Another similarity between downcallHandle and upcallStub is that they both accept (either directly, or indirectly) a MethodType instance. The method type describes the Java signatures that clients will be using when interacting with said downcall handles, or upcall stubs. The C linker implementation adds constraints on which layouts can be used with which Java carrier — for instance by enforcing that the size of the Java carrier is equal to that of the corresponding layout, or by making sure that certain layouts are associated with specific carriers. The following table shows the Java carrier vs. layout mappings enforced by the Linux/macOS foreign linker implementation:

C layout Java carrier
C_BOOL byte
C_CHAR byte
C_SHORT short
C_INT int
C_LONG long
C_LONGLONG long
C_FLOAT float
C_DOUBLE double
C_POINTER MemoryAddress
GroupLayout MemorySegment

Aside from the mapping between primitive layout and primitive Java carriers (which might vary across platforms), it is important to note how all pointer layouts must correspond to a MemoryAddress carrier, whereas structs (whose layout is defined by a GroupLayout) must be associated with a MemorySegment carrier.

Downcalls

We will now look at how foreign functions can be called from Java using the foreign linker abstraction. Assume we wanted to call the following function from the standard C library:

size_t strlen(const char *s);

In order to do that, we have to:

  • lookup the strlen symbol

  • describe the signature of the C function using the layouts in the CLinker class

  • select a Java signature we want to overlay on the native function — this will be the signature that clients of the native method handles will interact with

  • create a downcall native method handle with the above information, using the standard C foreign linker

Here's an example of how we might want to do that (a full listing of all the examples in this and subsequent sections will be provided in the [appendix](#appendix: full-source-code)):

MethodHandle strlen = CLinker.getInstance().downcallHandle(
		LibraryLookup.ofDefault().lookup("strlen").get(),
        MethodType.methodType(long.class, MemoryAddress.class),
        FunctionDescriptor.of(C_LONG, C_POINTER)
);

Note that, since the function strlen is part of the standard C library, which is loaded with the VM, we can just use the default lookup to look it up. The rest is pretty straightforward — the only tricky detail is how to model size_t: typically this type has the size of a pointer, so we can use C_LONG on Linux, but we'd have to use C_LONGLONG on Windows. On the Java side, we model the size_t using a long and the pointer is modeled using a MemoryAddress parameter.

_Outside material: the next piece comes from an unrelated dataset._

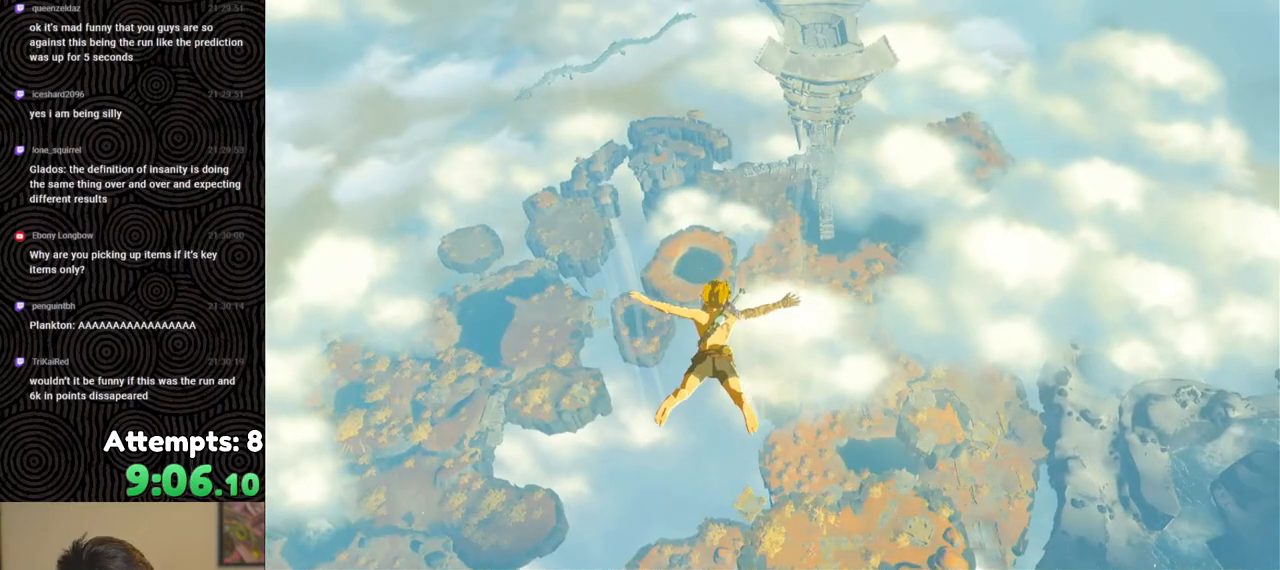
{"buttons": [], "left_stick": "up", "right_stick": "center", "events": []}
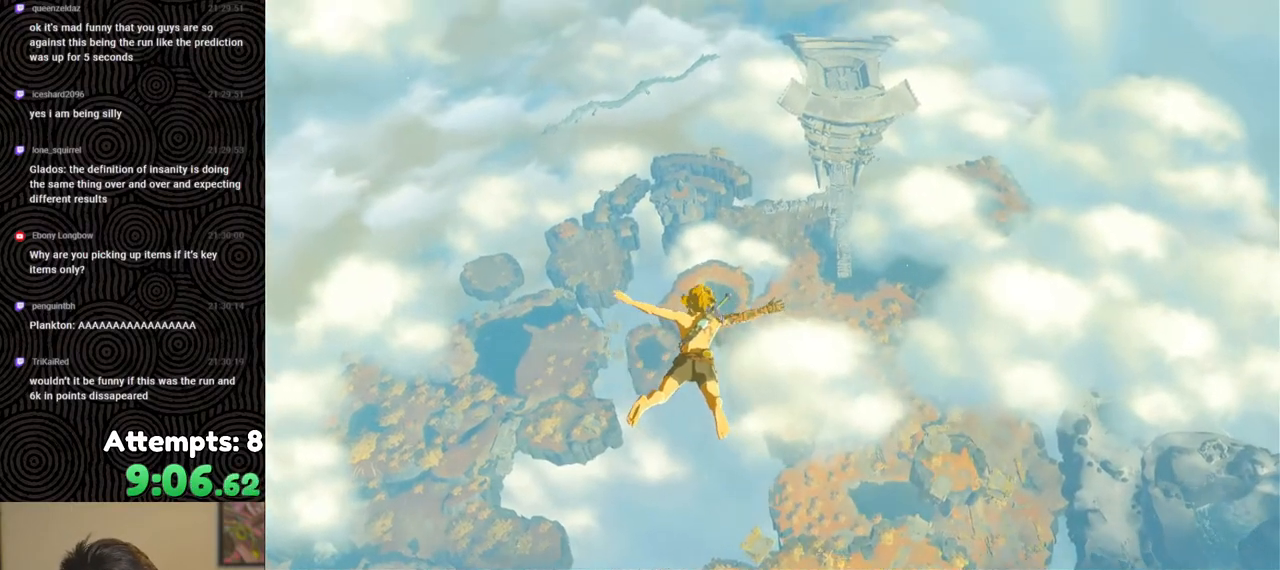
{"buttons": [], "left_stick": "up", "right_stick": "center", "events": []}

One we have obtained the downcall native method handle, we can just use it as any other method handle:

long len = strlen.invokeExact(CLinker.toCString("Hello").address()) // 5

Here we are using one of the helper methods in CLinker to convert a Java string into an off-heap memory segment which contains a NULL terminated C string. We then pass that segment to the method handle and retrieve our result in a Java long. Note how all this has been possible without any piece of intervening native code — all the interop code can be expressed in (low level) Java.

Now that we have seen the basics of how foreign function calls are supported in Panama, let's add some additional considerations. First, it is important to note that, albeit the interop code is written in Java, the above code can not be considered 100% safe. There are many arbitrary decisions to be made when setting up downcall method handles such as the one above, some of which might be obvious to us (e.g. how many parameters does the function take), but which cannot ultimately be verified by the Panama runtime. After all, a symbol in a dynamic library is, mostly a numeric offset and, unless we are using a shared library with debugging information, no type information is attached to a given library symbol. This means that, in this case, the Panama runtime has to trust our description of the strlen function. For this reason, access to the foreign linker is a restricted operation, which can only be performed if the runtime flag foreign.restricted=permit is passed on the command line of the Java launcher 1.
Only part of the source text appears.